RNAs fold into 3D structures that range from simple helical elements to complex tertiary structures and quaternary ribonucleoprotein assemblies. The functions of many regulatory RNAs depend on how their 3D structure changes in response to a diverse array of cellular conditions. In this Review, we examine how the structural characterization of RNA as dynamic ensembles of conformations, which form with different probabilities and at different timescales, is improving our understanding of RNA function in cells.

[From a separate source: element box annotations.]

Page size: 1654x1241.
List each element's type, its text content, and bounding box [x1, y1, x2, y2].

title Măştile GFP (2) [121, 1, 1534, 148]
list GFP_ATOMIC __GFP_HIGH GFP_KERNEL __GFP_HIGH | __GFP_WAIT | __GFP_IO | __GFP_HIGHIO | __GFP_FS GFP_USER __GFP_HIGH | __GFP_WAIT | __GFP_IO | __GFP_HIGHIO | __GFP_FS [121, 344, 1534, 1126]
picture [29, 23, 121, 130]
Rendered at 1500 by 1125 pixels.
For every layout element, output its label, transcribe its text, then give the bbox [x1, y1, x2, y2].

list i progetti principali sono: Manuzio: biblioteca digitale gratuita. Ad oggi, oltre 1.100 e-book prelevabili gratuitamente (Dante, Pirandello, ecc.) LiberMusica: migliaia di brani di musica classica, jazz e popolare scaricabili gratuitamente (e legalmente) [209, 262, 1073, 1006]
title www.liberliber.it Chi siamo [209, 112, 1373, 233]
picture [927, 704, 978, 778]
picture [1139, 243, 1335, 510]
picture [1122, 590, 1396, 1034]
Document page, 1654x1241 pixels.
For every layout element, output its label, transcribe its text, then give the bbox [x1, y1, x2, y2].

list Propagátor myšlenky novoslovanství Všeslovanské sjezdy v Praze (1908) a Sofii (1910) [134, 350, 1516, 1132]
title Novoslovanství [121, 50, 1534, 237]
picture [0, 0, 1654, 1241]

We discuss the mechanisms of gene regulation by microRNAs, riboswitches, ribozymes, post-transcriptional RNA modifications and RNA-binding proteins, and how the cellular environment and processes such as liquid–liquid phase separation may affect RNA folding and activity. The emerging RNA-ensemble–function paradigm is changing our perspective and understanding of RNA regulation, from in vitro to in vivo and from descriptive to predictive. The functions of many regulatory RNAs depend on how their 3D structure changes in response to cellular conditions. Recent studies have revealed that RNA exists as a dynamic ensemble of conformations, which form with different probabilities in different cellular conditions and thus modulate RNA function.